▸ Tasks for this exercise:
**1)** Write out everything in the passage on combination monoprints from "Keywords from the" down to "Your first monoprints.".
**2)** Extend the account of the combination monoprint exercise with the passage that would follow its final sentence.

The purpose of this exercise was to combine techniques to produce interesting and creative prints from several different subjects.
Keywords from the brief:
- Create prints from your own subjects and imagination which combine two or more of the techniques
- Try to find four contrasting subjects
- Make several versions of the subject so that you have a selection to choose from
- Make preparatory sketches and drawings to work out compositions and ideas
- Print on a range of different papers to achieve different effects
- Keep your textures simple and be bold with your masks
- Try different colour schemes for similar subjects
Still life, painted monoprint with texture
The first combination monoprint was a development of the still life I created in Your first monoprints.
The preparatory drawing was made with charcoal and Conte Crayons and takes inspiration from my visits to the Matisse in the studio exhibition in the Royal Academy.
The print was made at Kew Print Studio using the large press. The monoprint was painted on a single plate and uses texture scratched into the ink and painting and splashing with white spirits.

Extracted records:
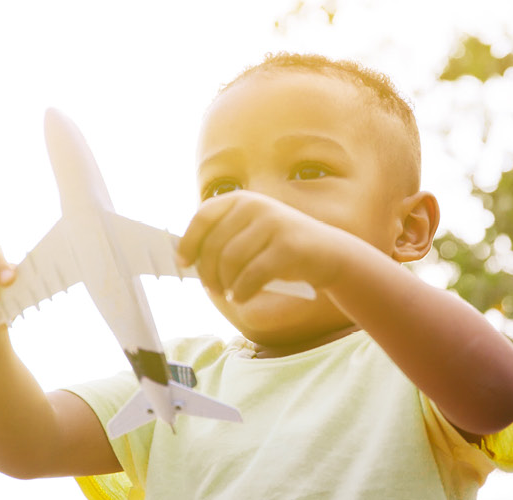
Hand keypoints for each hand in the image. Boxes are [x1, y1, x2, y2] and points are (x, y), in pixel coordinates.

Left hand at [176, 191, 362, 302]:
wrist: (330, 255)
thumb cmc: (281, 250)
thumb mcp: (251, 236)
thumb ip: (222, 240)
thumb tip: (185, 258)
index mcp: (242, 200)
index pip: (203, 215)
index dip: (189, 240)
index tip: (183, 262)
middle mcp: (257, 205)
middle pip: (214, 244)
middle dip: (208, 272)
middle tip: (212, 288)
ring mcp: (274, 223)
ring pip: (231, 261)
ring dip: (225, 284)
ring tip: (229, 293)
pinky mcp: (288, 246)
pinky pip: (251, 275)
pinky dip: (242, 291)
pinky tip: (242, 298)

▸ Solved problems:
**1)**
Keywords from the brief:
- Create prints from your own subjects and imagination which combine two or more of the techniques
- Try to find four contrasting subjects
- Make several versions of the subject so that you have a selection to choose from
- Make preparatory sketches and drawings to work out compositions and ideas
- Print on a range of different papers to achieve different effects
- Keep your textures simple and be bold with your masks
- Try different colour schemes for similar subjects
Still life, painted monoprint with texture
The first combination monoprint was a development of the still life I created in Your first monoprints.

**2)**
Reportage monoprint with layers, masks and backdrawing
The second combination print was created by combining several commuter sketches into a single images. I drew the original sketches on my daily commute into Waterloo and then scanned and arranged these in Photoshop.
The printing was done in Kew Print Studios in a single 4-hour session. The print was built up using layers of masked monoprints and two layers of different coloured backdrawing.
I’m quite pleased with the final print. I was very careful to get the registration as accurate as possible whilst keeping the paper clear and fingerprint free.
Self portrait, painted and textured layered monoprint
I was interested in exploring making a self portrait using monoprinting. I did several sketches as a starting point.
I created two painted monoprints and added texture and a second overlay. I wanted to achieve a dark black mood in the prints that matched the way I was feeling.
These prints were made at home and the additional texture created by an ‘unclean’ print adds to the effect. It also meant I had to really layer on a thick layer of ink to get dense colour. The drip effect (which I quite like), was created using white spirit.
Urban landscape mixed media with two colour backdrawing
My last combination monoprint was inspired by the work of Lucy Jones and is a view of Chiswell Street which is where I’m currently working.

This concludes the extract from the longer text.